Further complicating the migraine experience of women is that females exhibit greater sensitivity to laboratory pain as compared to males. Gender differences in pain sensitivity are not site specific, and they seem more noticeable in deep sustained pain sensations similar to the pain of back, neck, and head.24 Not only are migraines more prevalent in this population but the ensuing pain is felt more intensely.

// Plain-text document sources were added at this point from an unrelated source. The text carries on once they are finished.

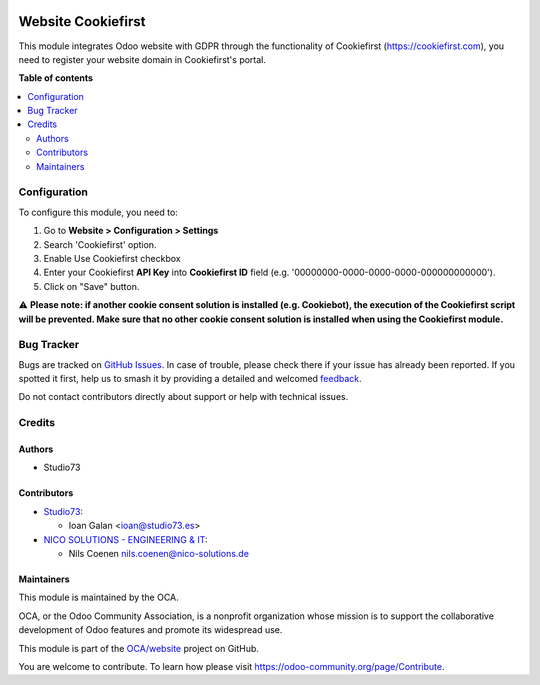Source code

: .. image:: https://odoo-community.org/readme-banner-image
   :target: https://odoo-community.org/get-involved?utm_source=readme
   :alt: Odoo Community Association

===================
Website Cookiefirst
===================

.. 
   !!!!!!!!!!!!!!!!!!!!!!!!!!!!!!!!!!!!!!!!!!!!!!!!!!!!
   !! This file is generated by oca-gen-addon-readme !!
   !! changes will be overwritten.                   !!
   !!!!!!!!!!!!!!!!!!!!!!!!!!!!!!!!!!!!!!!!!!!!!!!!!!!!
   !! source digest: sha256:11cc31bf9519bd63c137ede3c7ecabc700b6162d683cd69d431cfad8c1133965
   !!!!!!!!!!!!!!!!!!!!!!!!!!!!!!!!!!!!!!!!!!!!!!!!!!!!

.. |badge1| image:: https://img.shields.io/badge/maturity-Beta-yellow.png
    :target: https://odoo-community.org/page/development-status
    :alt: Beta
.. |badge2| image:: https://img.shields.io/badge/license-AGPL--3-blue.png
    :target: http://www.gnu.org/licenses/agpl-3.0-standalone.html
    :alt: License: AGPL-3
.. |badge3| image:: https://img.shields.io/badge/github-OCA%2Fwebsite-lightgray.png?logo=github
    :target: https://github.com/OCA/website/tree/18.0/website_cookiefirst
    :alt: OCA/website
.. |badge4| image:: https://img.shields.io/badge/weblate-Translate%20me-F47D42.png
    :target: https://translation.odoo-community.org/projects/website-18-0/website-18-0-website_cookiefirst
    :alt: Translate me on Weblate
.. |badge5| image:: https://img.shields.io/badge/runboat-Try%20me-875A7B.png
    :target: https://runboat.odoo-community.org/builds?repo=OCA/website&target_branch=18.0
    :alt: Try me on Runboat

|badge1| |badge2| |badge3| |badge4| |badge5|

This module integrates Odoo website with GDPR through the functionality
of Cookiefirst (https://cookiefirst.com), you need to register your
website domain in Cookiefirst's portal.

**Table of contents**

.. contents::
   :local:

Configuration
=============

To configure this module, you need to:

1. Go to **Website > Configuration > Settings**
2. Search 'Cookiefirst' option.
3. Enable Use Cookiefirst checkbox
4. Enter your Cookiefirst **API Key** into **Cookiefirst ID** field
   (e.g. '00000000-0000-0000-0000-000000000000').
5. Click on "Save" button.

⚠️ **Please note: if another cookie consent solution is installed (e.g.
Cookiebot), the execution of the Cookiefirst script will be prevented.
Make sure that no other cookie consent solution is installed when using
the Cookiefirst module.**

Bug Tracker
===========

Bugs are tracked on `GitHub Issues <https://github.com/OCA/website/issues>`_.
In case of trouble, please check there if your issue has already been reported.
If you spotted it first, help us to smash it by providing a detailed and welcomed
`feedback <https://github.com/OCA/website/issues/new?body=module:%20website_cookiefirst%0Aversion:%2018.0%0A%0A**Steps%20to%20reproduce**%0A-%20...%0A%0A**Current%20behavior**%0A%0A**Expected%20behavior**>`_.

Do not contact contributors directly about support or help with technical issues.

Credits
=======

Authors
-------

* Studio73

Contributors
------------

- `Studio73 <https://www.studio73.es>`__:

  - Ioan Galan <ioan@studio73.es>

- `NICO SOLUTIONS - ENGINEERING & IT <https://www.nico-solutions.de>`__:

  - Nils Coenen nils.coenen@nico-solutions.de

Maintainers
-----------

This module is maintained by the OCA.

.. image:: https://odoo-community.org/logo.png
   :alt: Odoo Community Association
   :target: https://odoo-community.org

OCA, or the Odoo Community Association, is a nonprofit organization whose
mission is to support the collaborative development of Odoo features and
promote its widespread use.

This module is part of the `OCA/website <https://github.com/OCA/website/tree/18.0/website_cookiefirst>`_ project on GitHub.

You are welcome to contribute. To learn how please visit https://odoo-community.org/page/Contribute.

Estrogen and progesterone also induce increased secretions of prostaglandin, which inhibits central norepinephrine release (a nerve messenger in the pain inhibitory system), antagonizes morphine analgesia (rendering pain pills not as effective), sensitizes pain receptors (more pain receptors react to same stimulus), and increases neurogenic inflammation.25 This increase in inflammation and pain in the female sets the stage for central nervous system involvement in chronic pain. An increase in stimulus causes an increase in reactivity of the pain system occurring each month. PMS is thought to be nothing more than the side effects of neurogenic chemicals in blood stream.